#### [Task details]
A faithful copy of all the data is required; pictures should not be included.

#### [Supplied data]
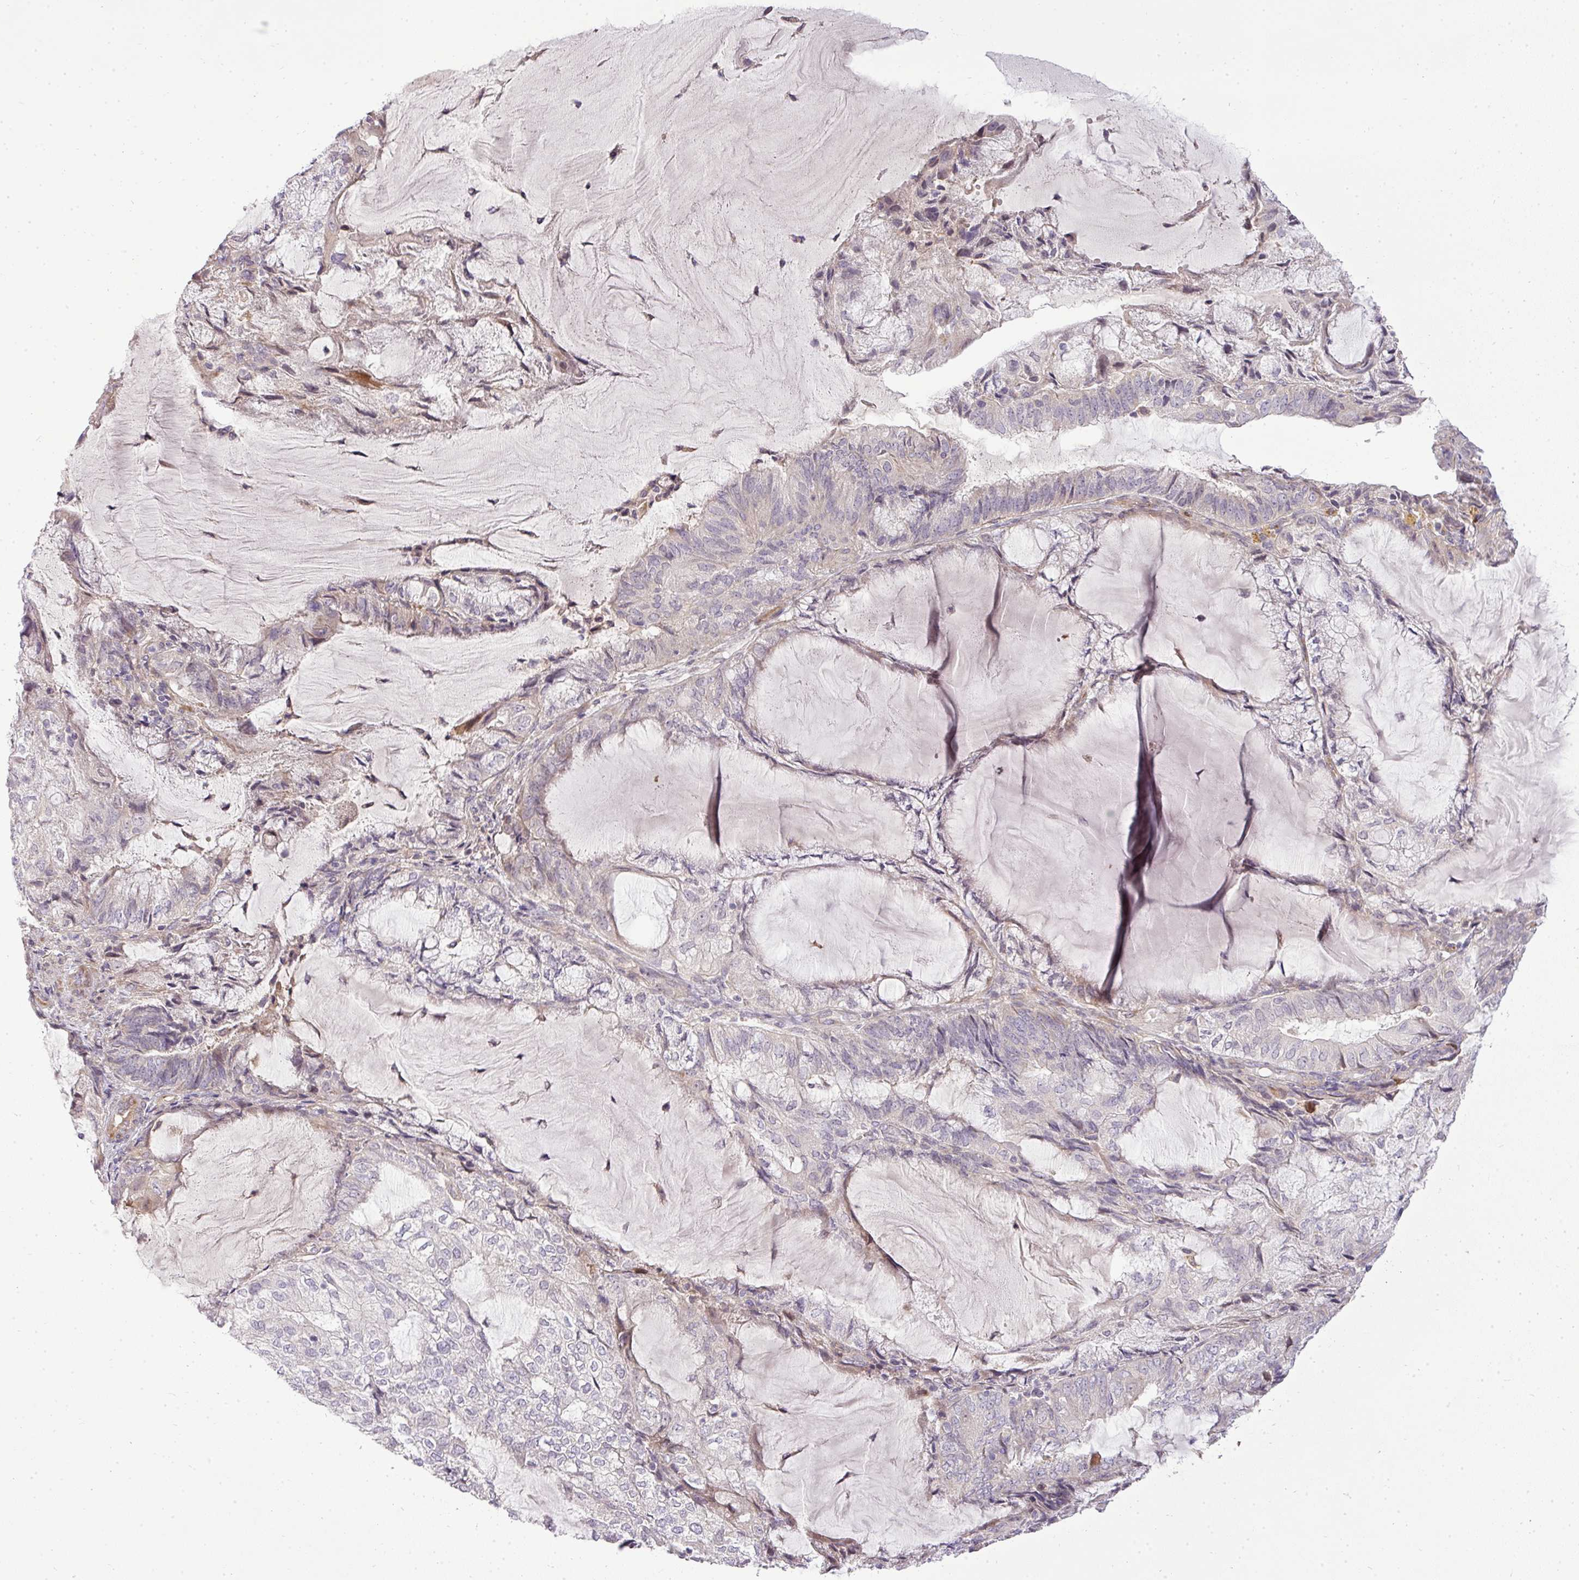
{"staining": {"intensity": "negative", "quantity": "none", "location": "none"}, "tissue": "endometrial cancer", "cell_type": "Tumor cells", "image_type": "cancer", "snomed": [{"axis": "morphology", "description": "Adenocarcinoma, NOS"}, {"axis": "topography", "description": "Endometrium"}], "caption": "DAB immunohistochemical staining of human endometrial adenocarcinoma displays no significant expression in tumor cells.", "gene": "PDRG1", "patient": {"sex": "female", "age": 81}}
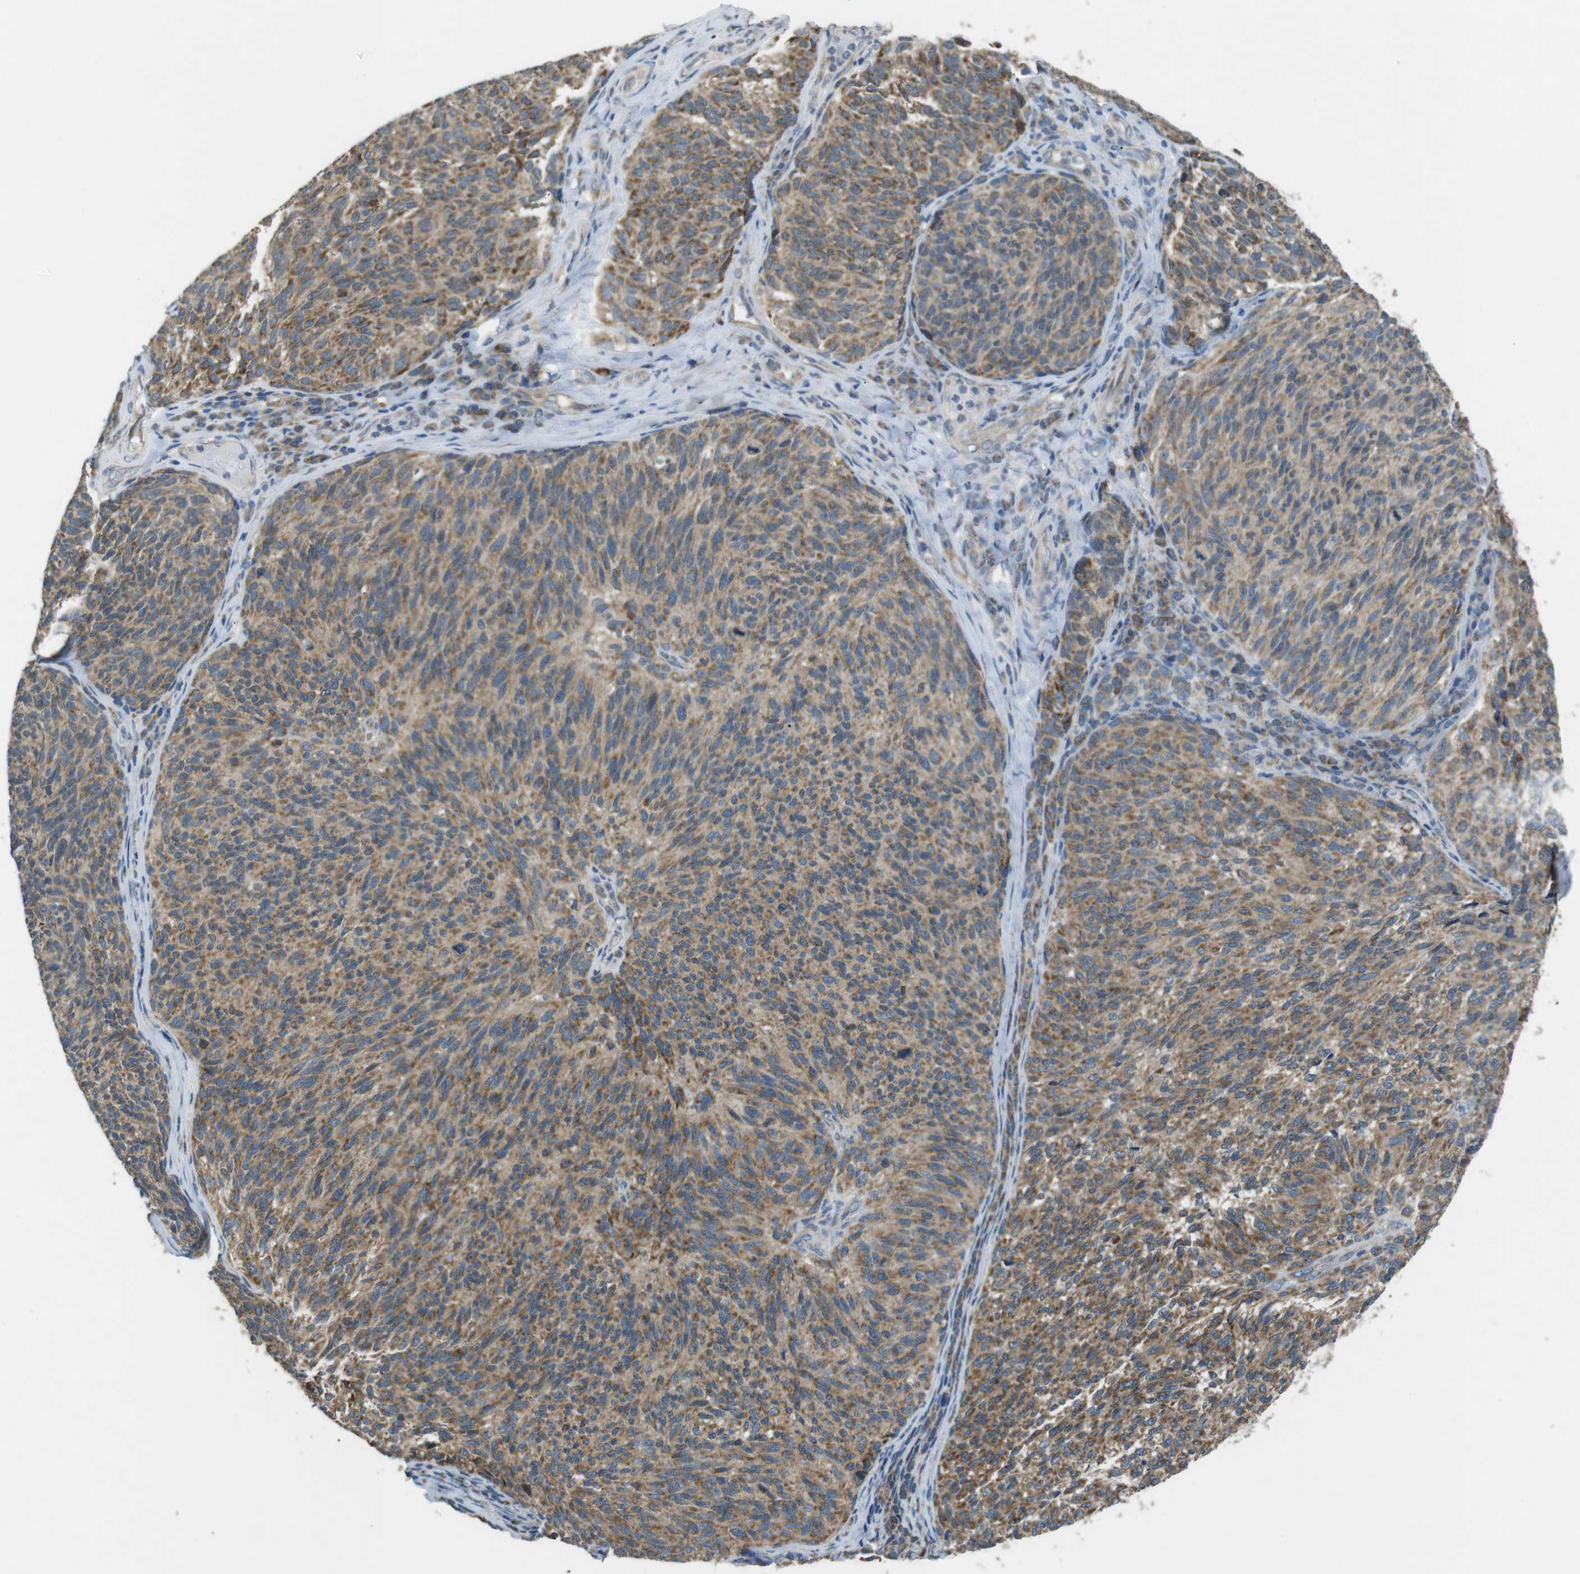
{"staining": {"intensity": "moderate", "quantity": ">75%", "location": "cytoplasmic/membranous"}, "tissue": "melanoma", "cell_type": "Tumor cells", "image_type": "cancer", "snomed": [{"axis": "morphology", "description": "Malignant melanoma, NOS"}, {"axis": "topography", "description": "Skin"}], "caption": "Immunohistochemical staining of human malignant melanoma displays medium levels of moderate cytoplasmic/membranous protein staining in approximately >75% of tumor cells.", "gene": "BACE1", "patient": {"sex": "female", "age": 73}}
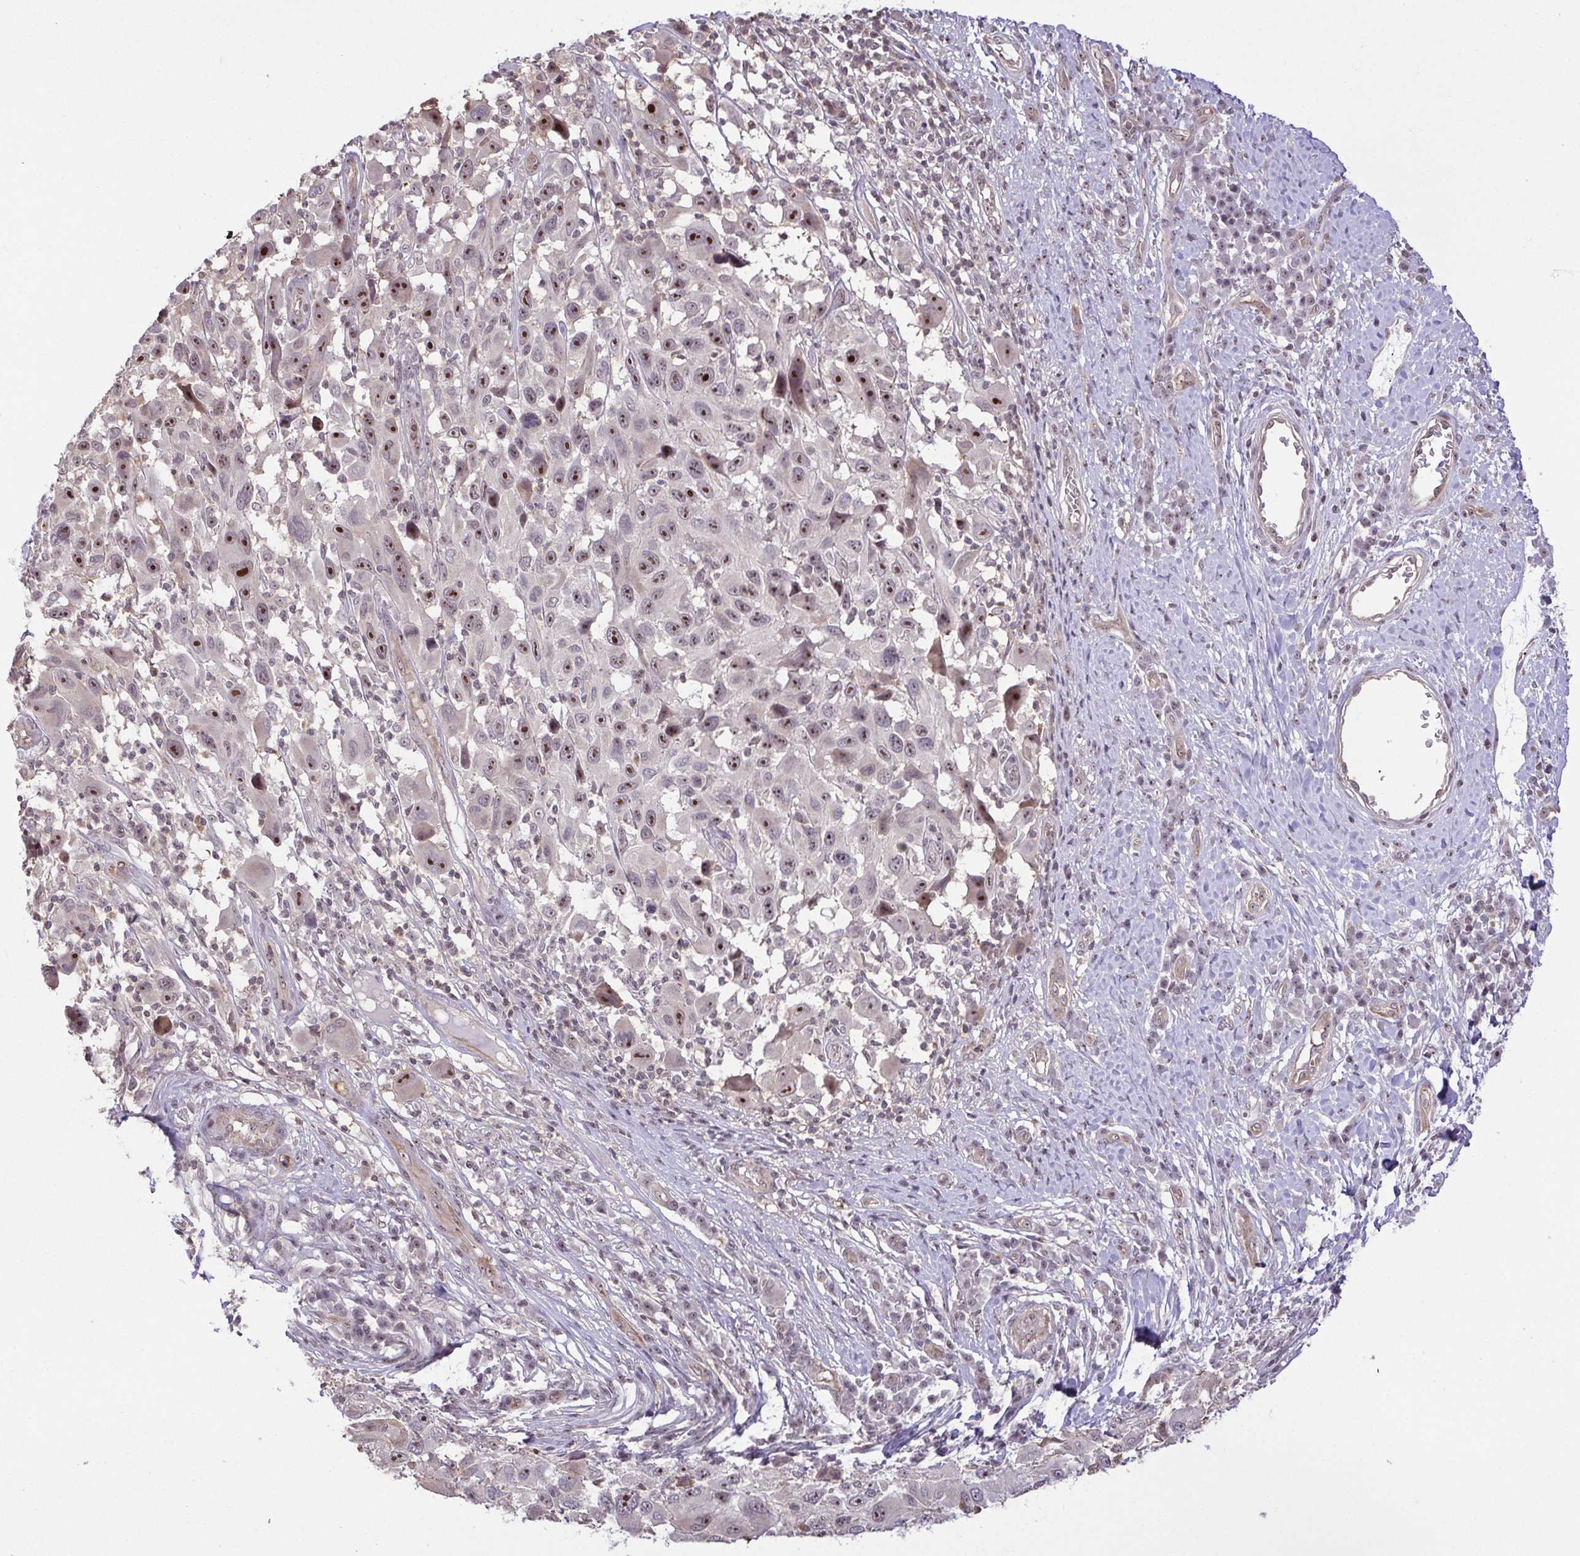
{"staining": {"intensity": "strong", "quantity": "25%-75%", "location": "nuclear"}, "tissue": "melanoma", "cell_type": "Tumor cells", "image_type": "cancer", "snomed": [{"axis": "morphology", "description": "Malignant melanoma, NOS"}, {"axis": "topography", "description": "Skin"}], "caption": "IHC staining of melanoma, which shows high levels of strong nuclear expression in approximately 25%-75% of tumor cells indicating strong nuclear protein positivity. The staining was performed using DAB (brown) for protein detection and nuclei were counterstained in hematoxylin (blue).", "gene": "RSL24D1", "patient": {"sex": "male", "age": 53}}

#### [Solution]
{"staining": {"intensity": "negative", "quantity": "none", "location": "none"}, "tissue": "endometrial cancer", "cell_type": "Tumor cells", "image_type": "cancer", "snomed": [{"axis": "morphology", "description": "Adenocarcinoma, NOS"}, {"axis": "topography", "description": "Endometrium"}], "caption": "DAB immunohistochemical staining of human endometrial adenocarcinoma displays no significant expression in tumor cells.", "gene": "PDRG1", "patient": {"sex": "female", "age": 81}}
{"staining": {"intensity": "moderate", "quantity": ">75%", "location": "cytoplasmic/membranous"}, "tissue": "melanoma", "cell_type": "Tumor cells", "image_type": "cancer", "snomed": [{"axis": "morphology", "description": "Malignant melanoma, NOS"}, {"axis": "topography", "description": "Skin"}], "caption": "Immunohistochemical staining of human malignant melanoma displays medium levels of moderate cytoplasmic/membranous protein staining in approximately >75% of tumor cells.", "gene": "BACE1", "patient": {"sex": "female", "age": 73}}
{"staining": {"intensity": "strong", "quantity": "25%-75%", "location": "nuclear"}, "tissue": "melanoma", "cell_type": "Tumor cells", "image_type": "cancer", "snomed": [{"axis": "morphology", "description": "Malignant melanoma, NOS"}, {"axis": "topography", "description": "Skin"}], "caption": "IHC staining of melanoma, which shows high levels of strong nuclear expression in approximately 25%-75% of tumor cells indicating strong nuclear protein positivity. The staining was performed using DAB (brown) for protein detection and nuclei were counterstained in hematoxylin (blue).", "gene": "RSL24D1", "patient": {"sex": "male", "age": 53}}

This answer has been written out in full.